**Instructions to follow:** Only one span of the listing below is wanted: the lines from the one with "hfov_deg: 47.6" through the one with "f_number: 4", reproduced exactly, both ends kept.
━━━ Records provided
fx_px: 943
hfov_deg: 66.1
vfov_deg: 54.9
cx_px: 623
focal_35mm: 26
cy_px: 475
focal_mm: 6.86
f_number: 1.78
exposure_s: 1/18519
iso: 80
━━━━━━
━━━ Records provided
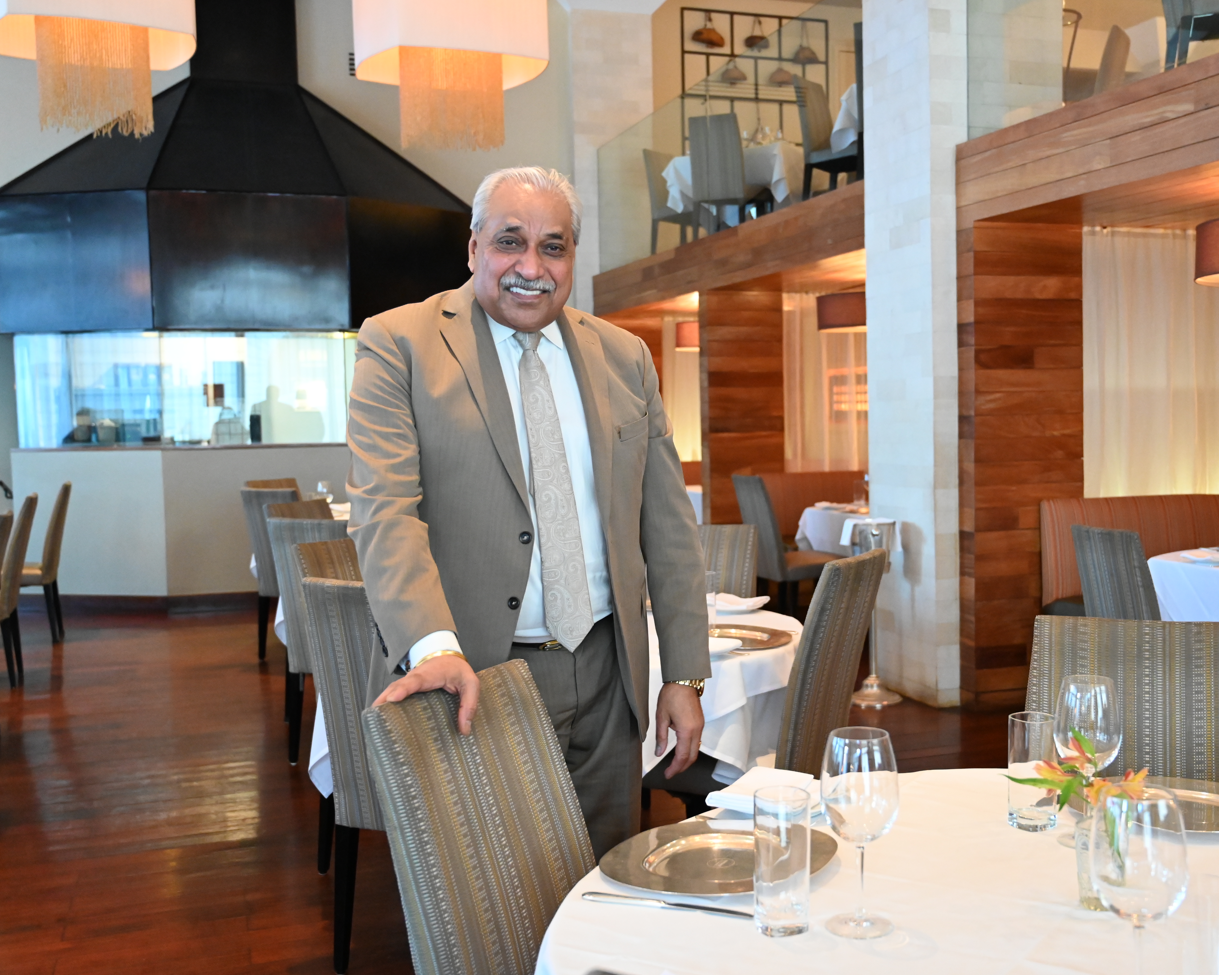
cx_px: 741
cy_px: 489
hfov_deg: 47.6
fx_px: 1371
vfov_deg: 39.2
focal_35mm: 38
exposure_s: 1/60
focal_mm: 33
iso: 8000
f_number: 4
━━━━━━
**Written answer:**
hfov_deg: 47.6
fx_px: 1371
vfov_deg: 39.2
focal_35mm: 38
exposure_s: 1/60
focal_mm: 33
iso: 8000
f_number: 4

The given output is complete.